Un détective grognon, une stagiaire motivée, une traversée épique de l’ouest Canadien… le dernier roman de Jody comporte tous les ingrédients du polar qui marche.
Groupie certes, mais pas au point d’avoir lu les sept romans de Jean-Paul Jody – le coach d’écriture qui a suivi patiemment nos tergiversations d’auteurs en devenir depuis octobre.. Comme je ne me suis pas fait La Position du missionnaire (2004), je ne connaissais pas encore Kinscoff, avant de le découvrir dans La Route de Gakona, dernier né de l’auteur. Un alter ego ? Humm, il y a de bonnes chances.
Kinscoff donc, mène ses petites enquêtes peinard avec son acolyte Stéphane, quand il se fait imposer une stagiaire aussi gironde que fondamentalement positive. Il le faut pour endurer ce quinqua grincheux conducteur de Saab, comme le Wallander de Henning Mankel. Le couple improbable part rencontrer – faute de mieux – la famille de René Bautron, un radioamateur au suicide factice.
De cette anecdote – selon une grille rigoureuse que je tente encore d’apprivoiser, l’auteur promène le lecteur d’un rebondissement à l’autre, d’un pays à l’autre jusqu’au combat final entre le bien et le mal. En l’occurrence entre le gouvernement américain, ses partenaires français et ce détective tête brûlée que peu d’éléments arrêtent.
La différence entre un polar lambda et ceux écrits par JP Jody tient dans le contenu parallèle à l’histoire. Ici, les travaux de Nikola Tesla et le projet HAARP. Scientifique né en Autriche, Tesla a déposé plus de 700 brevets – plusieurs accordés à Edison – dont un nombre imposant sur la conversion de l’énergie, avant de mourir en 1943 à NY. Quant au High Atmosphere Auroral Research Project, HAARP, ce serait l’arme ultime des États-unis. Sur le blogue qui accompagne le roman, Jean Paul Jody présente l’essentiel de ses recherches sur cet inquiétant programme. La réalité, le fantasme, le roman, tous ces ingrédients avec lesquels l’auteur jongle malicieusement.
Seule une crise réelle ou imaginaire peut engendrer un changement profond. Milton Friedman
J’ai pensé à Wag The Dog, le film de Barry Levinson (1997) dans lequel Dustin Hoffman et Robert de Niro dissimulaient un scandale sexuel du président en pleine campagne électorale, en inventant de toutes pièces une guerre en Albanie. Avec le projet HAARP – officiel et officieux, les États-unis modifient le climat pour créer des perturbations majeures avec des conséquences irréversibles sur les politiques des pays concernés.

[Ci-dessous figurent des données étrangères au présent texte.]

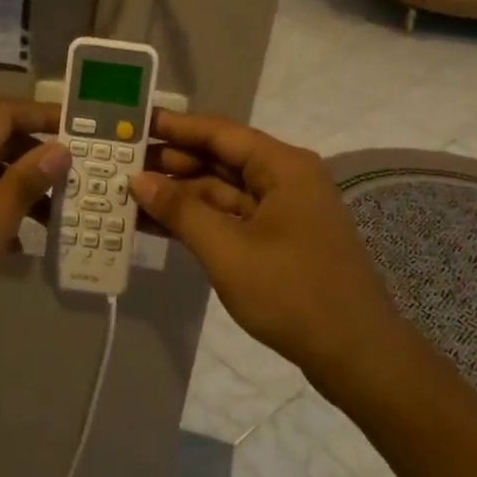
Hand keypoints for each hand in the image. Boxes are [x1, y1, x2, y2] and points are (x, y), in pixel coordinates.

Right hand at [131, 113, 393, 370]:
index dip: (175, 126)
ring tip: (129, 193)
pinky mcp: (279, 240)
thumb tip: (139, 180)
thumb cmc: (292, 293)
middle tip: (121, 161)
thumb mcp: (228, 250)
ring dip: (181, 194)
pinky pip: (231, 218)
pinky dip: (198, 220)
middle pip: (220, 159)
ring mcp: (283, 212)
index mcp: (283, 167)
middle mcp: (285, 179)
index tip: (134, 122)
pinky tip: (157, 224)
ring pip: (222, 191)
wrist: (355, 354)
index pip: (219, 133)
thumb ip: (181, 210)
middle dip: (172, 162)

En prime, La Route de Gakona nous emmène dans le grand Nord américain pour une traversée épique de la frontière entre l’Alaska et le Canada, à pied, accompagnée d’un guide québécois au destin funeste. J’avoue, contrairement à d’autres qui s’y sont risqués et se sont plantés – je pense à Fred Vargas dans Sous les vents de Neptune, et même Franck Tilliez dans le Syndrome [E} – Jody manie le Québécois avec brio. L’humour, les expressions, les tournures et même les fameux « sacres » (jurons) sont judicieusement employés. À croire qu’ils ont été validés par un complice du cru.
J’ai bien aimé le vieil ours mal léché qui caractérise Kinscoff, le sourire que j’ai imaginé de la sympathique Cathy, la longue cavalcade en traîneau à chiens, les racailles officielles qui traînent dans les services secrets d’État, le déroulement de l’intrigue. Le livre se lit vite: un page turner, comme disent les Chinois. Mais, honte à moi, le sujet ne m’allume pas plus qu’il faut. Ça va venir… Toutefois, s’il n’est pas déjà tourné, je me suis parfaitement projetée dans le film… Comme quoi le scénariste n’est jamais loin de l’auteur; à moins que ce soit l’inverse!